→ Work order: The records below are to be restated word for word, with their images omitted.

Stored data entries

+ + + +

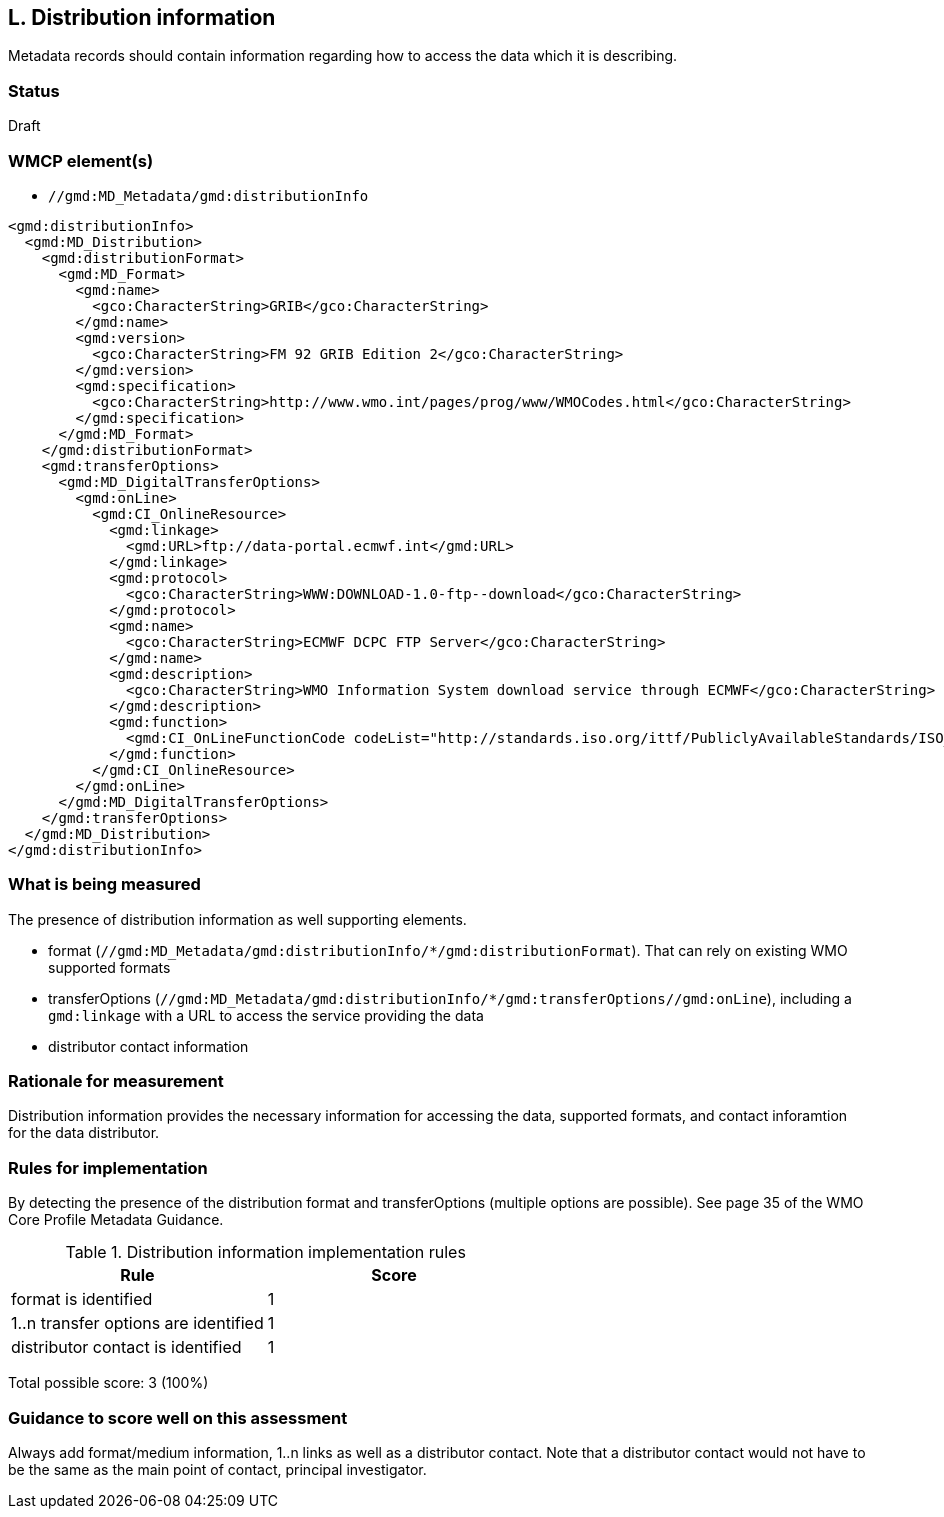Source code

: == L. Distribution information

Metadata records should contain information regarding how to access the data
which it is describing.

=== Status

Draft

=== WMCP element(s)

* `//gmd:MD_Metadata/gmd:distributionInfo`

```xml
<gmd:distributionInfo>
  <gmd:MD_Distribution>
    <gmd:distributionFormat>
      <gmd:MD_Format>
        <gmd:name>
          <gco:CharacterString>GRIB</gco:CharacterString>
        </gmd:name>
        <gmd:version>
          <gco:CharacterString>FM 92 GRIB Edition 2</gco:CharacterString>
        </gmd:version>
        <gmd:specification>
          <gco:CharacterString>http://www.wmo.int/pages/prog/www/WMOCodes.html</gco:CharacterString>
        </gmd:specification>
      </gmd:MD_Format>
    </gmd:distributionFormat>
    <gmd:transferOptions>
      <gmd:MD_DigitalTransferOptions>
        <gmd:onLine>
          <gmd:CI_OnlineResource>
            <gmd:linkage>
              <gmd:URL>ftp://data-portal.ecmwf.int</gmd:URL>
            </gmd:linkage>
            <gmd:protocol>
              <gco:CharacterString>WWW:DOWNLOAD-1.0-ftp--download</gco:CharacterString>
            </gmd:protocol>
            <gmd:name>
              <gco:CharacterString>ECMWF DCPC FTP Server</gco:CharacterString>
            </gmd:name>
            <gmd:description>
              <gco:CharacterString>WMO Information System download service through ECMWF</gco:CharacterString>
            </gmd:description>
            <gmd:function>
              <gmd:CI_OnLineFunctionCode codeList="http://standards.iso.org/ittf/PubliclyAvailableStandards/ISO_19139_Schemas/resources/Codelist/gmxCodelists.xml#CI_OnLineFunctionCode" codeListValue="download">
            </gmd:function>
          </gmd:CI_OnlineResource>
        </gmd:onLine>
      </gmd:MD_DigitalTransferOptions>
    </gmd:transferOptions>
  </gmd:MD_Distribution>
</gmd:distributionInfo>
```

=== What is being measured

The presence of distribution information as well supporting elements.

* format (`//gmd:MD_Metadata/gmd:distributionInfo/*/gmd:distributionFormat`).
  That can rely on existing WMO supported formats
* transferOptions (`//gmd:MD_Metadata/gmd:distributionInfo/*/gmd:transferOptions//gmd:onLine`),
  including a `gmd:linkage` with a URL to access the service providing the data
* distributor contact information
 
=== Rationale for measurement

Distribution information provides the necessary information for accessing the
data, supported formats, and contact inforamtion for the data distributor.

=== Rules for implementation

By detecting the presence of the distribution format and transferOptions
(multiple options are possible). See page 35 of the WMO Core Profile Metadata
Guidance.

.Distribution information implementation rules
|===
|Rule |Score

|format is identified
|1

|1..n transfer options are identified
|1

|distributor contact is identified
|1
|===

Total possible score: 3 (100%)

=== Guidance to score well on this assessment

Always add format/medium information, 1..n links as well as a distributor
contact. Note that a distributor contact would not have to be the same as
the main point of contact, principal investigator.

+ + + +

→ Task result:
Source code

: == L. Distribution information

Metadata records should contain information regarding how to access the data
which it is describing.

=== Status

Draft

=== WMCP element(s)

* `//gmd:MD_Metadata/gmd:distributionInfo`

```xml
<gmd:distributionInfo>
  <gmd:MD_Distribution>
    <gmd:distributionFormat>
      <gmd:MD_Format>
        <gmd:name>
          <gco:CharacterString>GRIB</gco:CharacterString>
        </gmd:name>
        <gmd:version>
          <gco:CharacterString>FM 92 GRIB Edition 2</gco:CharacterString>
        </gmd:version>
        <gmd:specification>
          <gco:CharacterString>http://www.wmo.int/pages/prog/www/WMOCodes.html</gco:CharacterString>
        </gmd:specification>
      </gmd:MD_Format>
    </gmd:distributionFormat>
    <gmd:transferOptions>
      <gmd:MD_DigitalTransferOptions>
        <gmd:onLine>
          <gmd:CI_OnlineResource>
            <gmd:linkage>
              <gmd:URL>ftp://data-portal.ecmwf.int</gmd:URL>
            </gmd:linkage>
            <gmd:protocol>
              <gco:CharacterString>WWW:DOWNLOAD-1.0-ftp--download</gco:CharacterString>
            </gmd:protocol>
            <gmd:name>
              <gco:CharacterString>ECMWF DCPC FTP Server</gco:CharacterString>
            </gmd:name>
            <gmd:description>
              <gco:CharacterString>WMO Information System download service through ECMWF</gco:CharacterString>
            </gmd:description>
            <gmd:function>
              <gmd:CI_OnLineFunctionCode codeList="http://standards.iso.org/ittf/PubliclyAvailableStandards/ISO_19139_Schemas/resources/Codelist/gmxCodelists.xml#CI_OnLineFunctionCode" codeListValue="download">
            </gmd:function>
          </gmd:CI_OnlineResource>
        </gmd:onLine>
      </gmd:MD_DigitalTransferOptions>
    </gmd:transferOptions>
  </gmd:MD_Distribution>
</gmd:distributionInfo>
```

=== What is being measured

The presence of distribution information as well supporting elements.

* format (`//gmd:MD_Metadata/gmd:distributionInfo/*/gmd:distributionFormat`).
  That can rely on existing WMO supported formats
* transferOptions (`//gmd:MD_Metadata/gmd:distributionInfo/*/gmd:transferOptions//gmd:onLine`),
  including a `gmd:linkage` with a URL to access the service providing the data
* distributor contact information
 
=== Rationale for measurement

Distribution information provides the necessary information for accessing the
data, supported formats, and contact inforamtion for the data distributor.

=== Rules for implementation

By detecting the presence of the distribution format and transferOptions
(multiple options are possible). See page 35 of the WMO Core Profile Metadata
Guidance.

.Distribution information implementation rules
|===
|Rule |Score

|format is identified
|1

|1..n transfer options are identified
|1

|distributor contact is identified
|1
|===

Total possible score: 3 (100%)

=== Guidance to score well on this assessment

Always add format/medium information, 1..n links as well as a distributor
contact. Note that a distributor contact would not have to be the same as
the main point of contact, principal investigator.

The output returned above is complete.